Hacks/Hackers global coordinator and New York co-organiser Chrys Wu (@MacDiva on Twitter) spent an evening with Hacks/Hackers Brighton on Tuesday, 22 November to report on what chapters around the world have been doing.

She explained Hacks/Hackers started just 18 months ago, with an idea originating in mid-2009.

“Developers and journalists really do need each other,” Wu said, explaining how a variety of social meetups, talks, demo days and hackathons are the basis for the Hacks/Hackers community.

The groups work to “improve the practice of journalism through tools and technologies”.

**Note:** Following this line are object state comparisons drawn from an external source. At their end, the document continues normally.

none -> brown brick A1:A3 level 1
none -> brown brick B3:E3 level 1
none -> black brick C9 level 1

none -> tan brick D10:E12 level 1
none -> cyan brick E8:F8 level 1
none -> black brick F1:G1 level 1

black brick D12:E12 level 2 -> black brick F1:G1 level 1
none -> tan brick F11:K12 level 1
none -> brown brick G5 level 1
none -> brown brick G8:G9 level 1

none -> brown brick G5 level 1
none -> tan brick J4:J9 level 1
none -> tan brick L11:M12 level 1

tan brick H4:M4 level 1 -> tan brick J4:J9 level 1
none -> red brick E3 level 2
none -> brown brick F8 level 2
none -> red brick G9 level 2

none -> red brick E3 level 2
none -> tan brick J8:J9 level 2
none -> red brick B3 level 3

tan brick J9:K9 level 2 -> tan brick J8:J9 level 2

She explained that there are now many chapters around the world, including about 20 in Africa, with one launching in Cairo soon.

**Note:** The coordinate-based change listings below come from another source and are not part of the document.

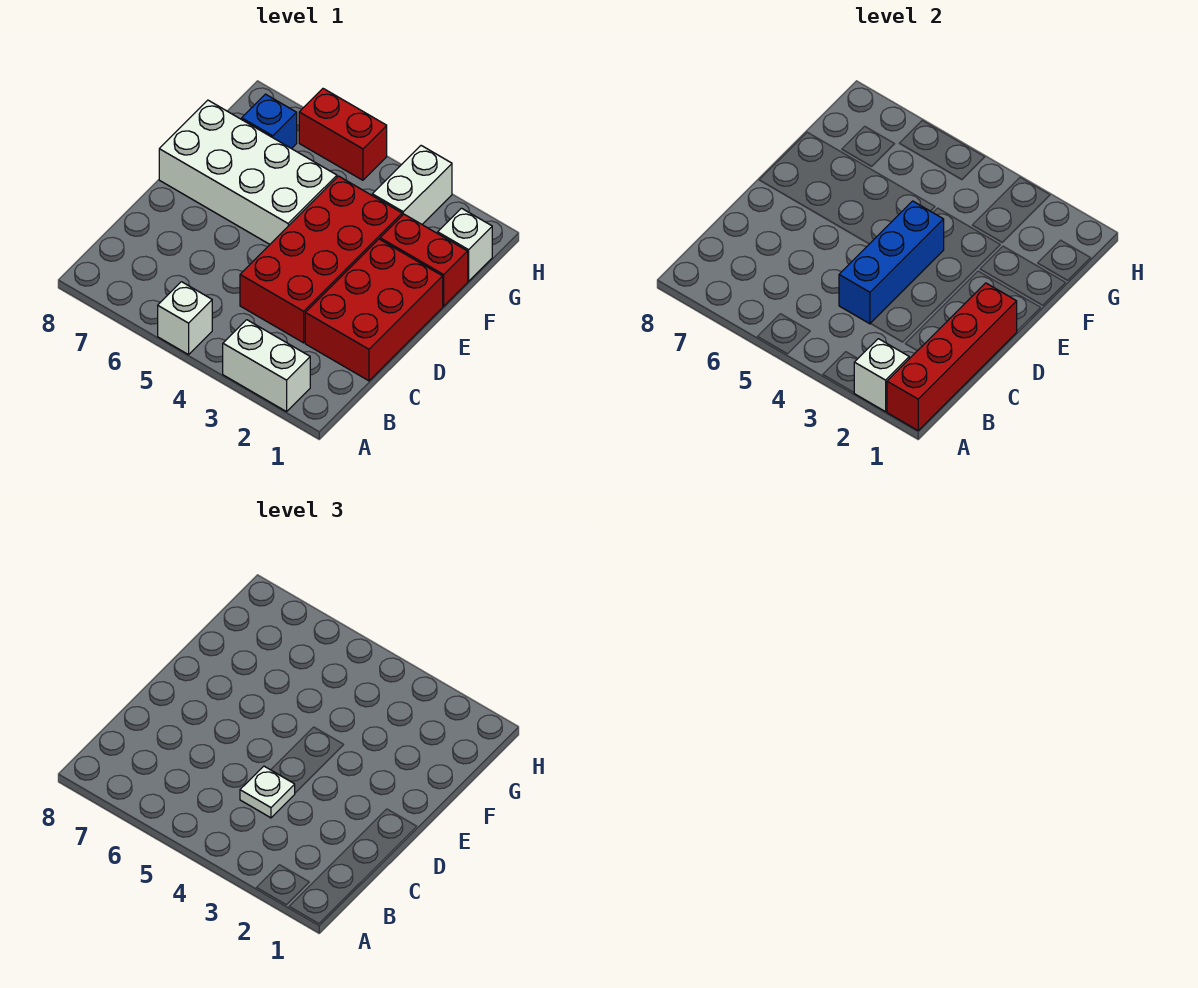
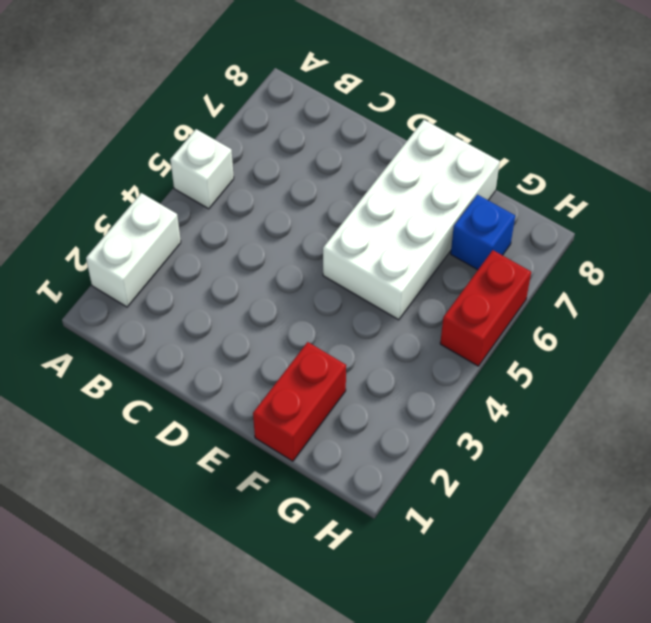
none -> red brick C1:E2 level 1
none -> red brick C3:F4 level 1
none -> white brick G1 level 1

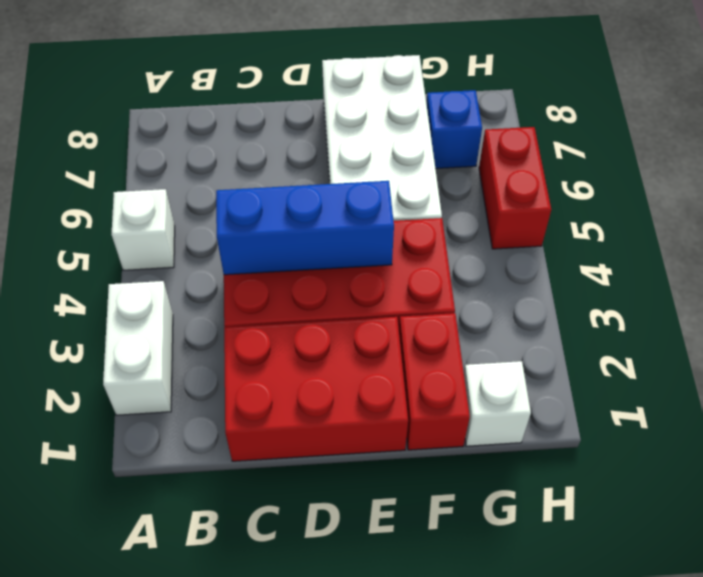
none -> white brick G3:H3 level 1
none -> red brick A1:D1 level 2
none -> white brick A2 level 2

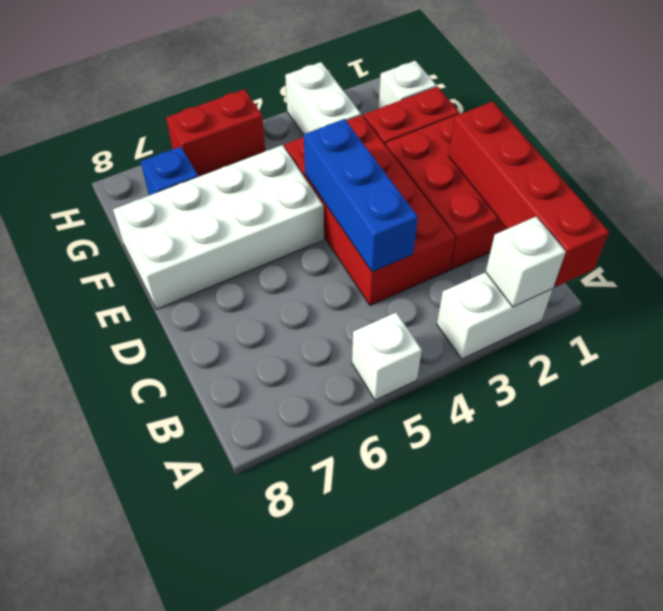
none -> white plate C4 level 3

A group has also started in Yerevan, Armenia, and has announced a hackathon with help from Microsoft.

And because “talking is good; making is better,” developers and journalists spend hack days together, such as at Hacks/Hackers Hacking, an event which took place at ONA11, the Online News Association conference held in Boston in September.

The ONA11 hack day included a project where a team of about 10 hacks and hackers who took up a challenge to help NPR’s Andy Carvin work out how to visualise data from around 85,000 tweets.

A journalist from La Nacion in Argentina also tasked a group with developing a way to process data from PDFs in order to better understand gas prices in the country.

Chrys, a coder as well as a journalist, has spent time at The Los Angeles Times, where she worked on the Pulitzer prize-winning series, Altered Oceans, CBS and The Washington Post, having been recruited to help develop content distribution strategy.

She works with Hacks/Hackers chapters worldwide to help them launch and sustain local communities interested in journalism and technology.

Developer Laurian Gridinoc (@gridinoc on Twitter) is one of the first five winners of a Knight-Mozilla fellowship and will spend 10 months embedded within the BBC newsroom to generate ideas, train colleagues and bridge the gap between technology and the news.

Laurian told Hacks/Hackers Brighton about the proposal that resulted in him securing a funded placement and discussed the types of projects he will be working on.

He said there were around 300 ideas submitted, with 60 getting through to the first round. Twenty projects were invited to attend a learning lab in Berlin, and 11 finalists presented to news partners. Just five were selected to become Knight-Mozilla fellows, with one each at the BBC, Al Jazeera English, the Guardian, Zeit Online and the Boston Globe.

Each news organisation had different aims and selected a hack/hacker with skills and ambitions that matched their plans.

Gridinoc, who proposed a collaborative storyboarding tool, will be “trying to enhance storytelling”, particularly in online video.

He will be addressing problems with Adobe Flash and will expanding possibilities by constantly asking the question “what if”: “What if there weren’t the constraints of time? What if there weren’t any constrains on platforms?” he said.

He will then use open source assets to create his own code, templates and prototypes, spending a maximum of two weeks on a project.

Laurian hinted the kind of interactives he might produce at the BBC, demonstrating Tangle.js, a JavaScript library that provides a simple API for “tangling up” the values in a document, allowing the reader to explore a document by changing the values using a slider and seeing the resulting values change. (See this Tangle template demonstration).

Laurian also shared his interesting career path. While studying medicine he co-founded a brand strategy and interactive consultancy in Romania. He then followed his interest in the semantic web through a masters in computational linguistics and research into semantic navigation at Knowledge Media Institute (Open University). For the past year he has been based in Birmingham, implementing applications using semantic web technologies at the technology innovation company Talis.